O deputado federal Nikolas Ferreira (PL-MG) e o pastor e influenciador Guilherme Batista utilizaram em outubro de 2022 um jato executivo, prefixo PT-PVH, que teria pertencido ao empresário Daniel Vorcaro, proprietário do Banco Master. A aeronave foi empregada durante a campanha eleitoral de 2022, em uma série de viagens que visavam apoiar a candidatura do ex-presidente Jair Bolsonaro.
Os voos ocorreram entre os dias 20 e 28 de outubro, período que antecedeu o segundo turno das eleições presidenciais. A bordo de um Embraer 505 Phenom 300, a dupla percorreu diversas capitais do Nordeste, além de Brasília e cidades de Minas Gerais, com o intuito de cumprir uma agenda de campanha denominada “Juventude pelo Brasil”. A informação sobre o uso da aeronave foi divulgada inicialmente pelo jornal O Globo.
A rota dos voos foi confirmada por meio da análise de sinais de transponder da aeronave, monitorados por ferramentas online, que coincidiram com o trajeto da campanha. Uma fotografia publicada por uma influenciadora cristã nas redes sociais também registrou a presença de Ferreira e Batista em frente à aeronave, reforçando a associação.

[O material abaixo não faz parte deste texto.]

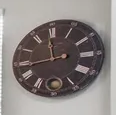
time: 11:43
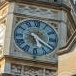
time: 5:20
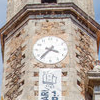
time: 3:37
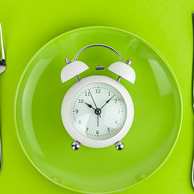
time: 10:07
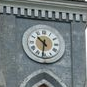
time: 10:31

O empresário Daniel Vorcaro e outros indivíduos ligados ao Banco Master tornaram-se alvo de investigações da Polícia Federal em novembro de 2023, na Operação Compliance Zero. A operação apura a concessão de créditos fraudulentos pelo banco, com estimativas de perdas que podem atingir R$ 17 bilhões. Vorcaro e outros executivos foram convocados a depor em comissões parlamentares de inquérito.

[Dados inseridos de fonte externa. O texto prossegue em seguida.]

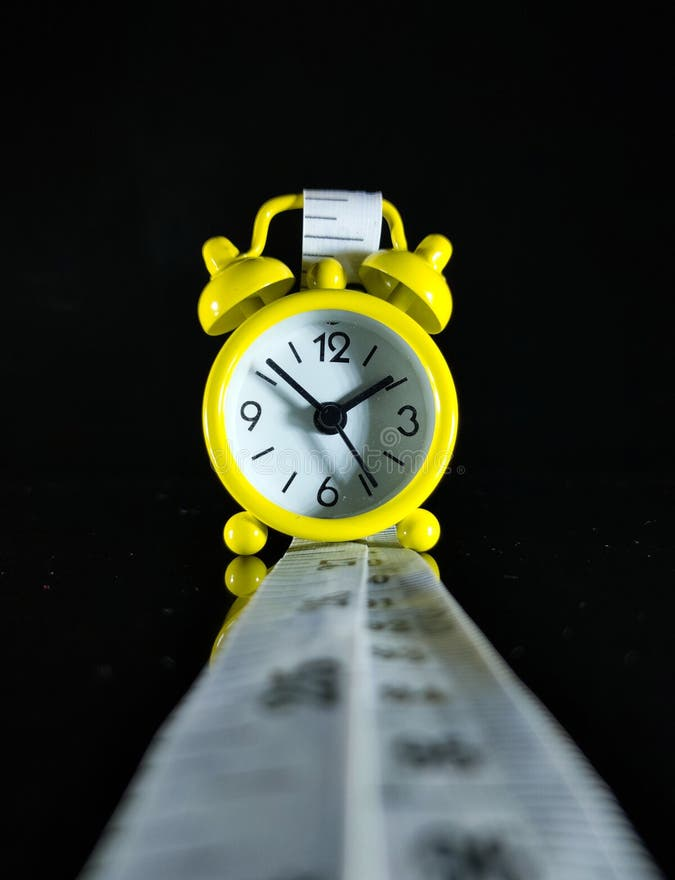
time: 1:51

Em resposta, o deputado Nikolas Ferreira declarou que utilizou a aeronave para compromissos de campanha política sem ter conhecimento prévio da propriedade de Daniel Vorcaro. Segundo o parlamentar, ele só tomou ciência da informação posteriormente e que, na época, não havia motivos para suspeitas sobre o proprietário da aeronave, pois seu nome não era de conhecimento público em relação a qualquer irregularidade.
Por outro lado, a empresa Prime You, responsável pela operação da aeronave Embraer Phenom 300, negou que Daniel Vorcaro seja ou tenha sido proprietário do jatinho. Em nota, a operadora explicou que a aeronave opera sob o regime de táxi aéreo regular, com voos fretados de acordo com as práticas de mercado, sem qualquer vínculo societário ou patrimonial entre os usuários e a aeronave. A empresa ressaltou que Vorcaro teve uma participação minoritária e deixou de ser sócio em setembro de 2025, não tendo vínculo com a estrutura societária atual da companhia. A assessoria da Igreja Lagoinha não comentou a presença do pastor Guilherme Batista no voo.